- Coba Sendiri
Temukan setiap baris dalam daftar yang memuat kata "دوري", lalu salin baris-baris tersebut. Perbedaan huruf besar dan kecil diperhitungkan.

- Informasi Sumber
+-------+

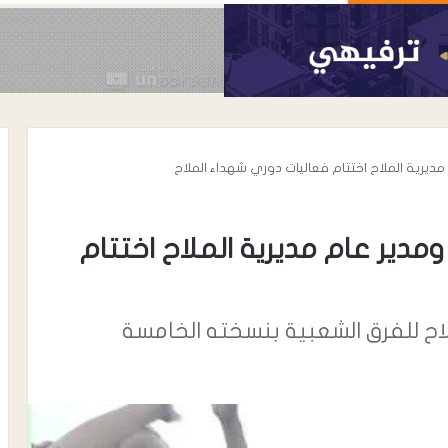
يرية الملاح اختتام فعاليات دوري شهداء الملاح
دير عام مديرية الملاح اختتام
أغسطس 7, 2026
ملاح للفرق الشعبية بنسخته الخامسة
رئيس نادي شباب المسيمير يوجه رسال
رسمية إلى مكتب الشباب والرياضة
واتحاد الكرة بلحج بشأن نظام دوري
 ترتيب الأعداء …
الدرجة الثالثة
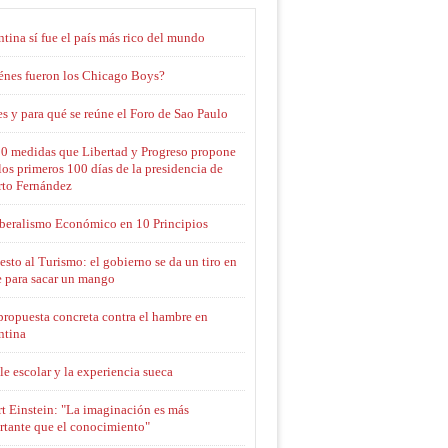
tina sí fue el país más rico del mundo
énes fueron los Chicago Boys?
s y para qué se reúne el Foro de Sao Paulo
10 medidas que Libertad y Progreso propone
los primeros 100 días de la presidencia de
rto Fernández
iberalismo Económico en 10 Principios
sto al Turismo: el gobierno se da un tiro en
e para sacar un mango
propuesta concreta contra el hambre en
ntina
le escolar y la experiencia sueca
t Einstein: "La imaginación es más
rtante que el conocimiento"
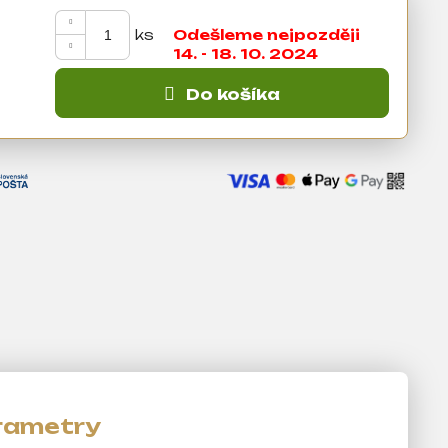
Odešleme nejpozději
14. - 18. 10. 2024
Do košíka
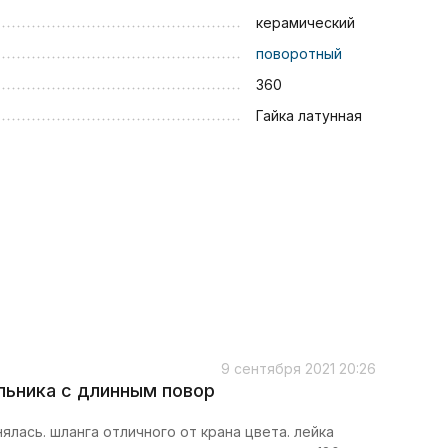
керамический
поворотный
360
Гайка латунная
9 сентября 2021 20:26
льника с длинным повор
ялась. шланга отличного от крана цвета. лейка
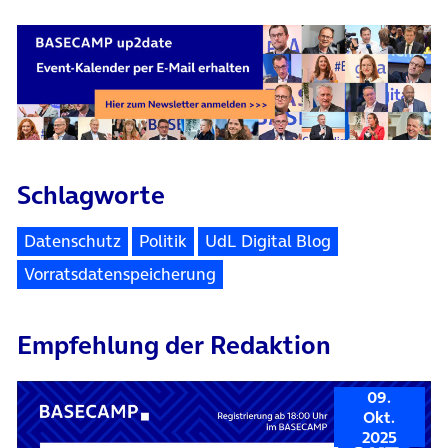
Schlagworte
Datenschutz
Politik
UdL Digital Blog
Vorratsdatenspeicherung
Empfehlung der Redaktion
09.
Okt.
2025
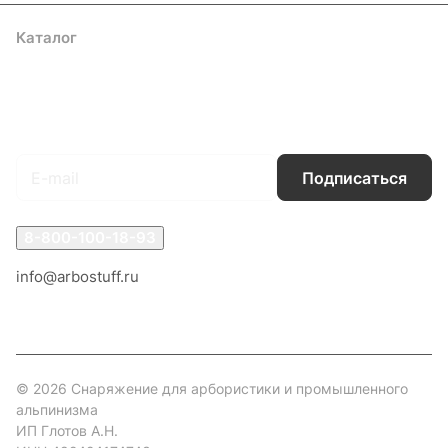
Каталог
Акции
Бренды
Услуги
Блог
Условия оплаты
Условия доставки
Контакты
Магазины
Гарантия на товар
Документы
Оферта
Подписаться
на новости и акции
Подписаться
8-800-100-18-93
info@arbostuff.ru
г. Липецк, ул. Стаханова 8а.
© 2026 Снаряжение для арбористики и промышленного
альпинизма
ИП Глотов А.Н.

+-------+

- Jawaban
يرية الملاح اختتام فعاليات دوري شهداء الملاح
واتحاد الكرة بلحج بشأن نظام دوري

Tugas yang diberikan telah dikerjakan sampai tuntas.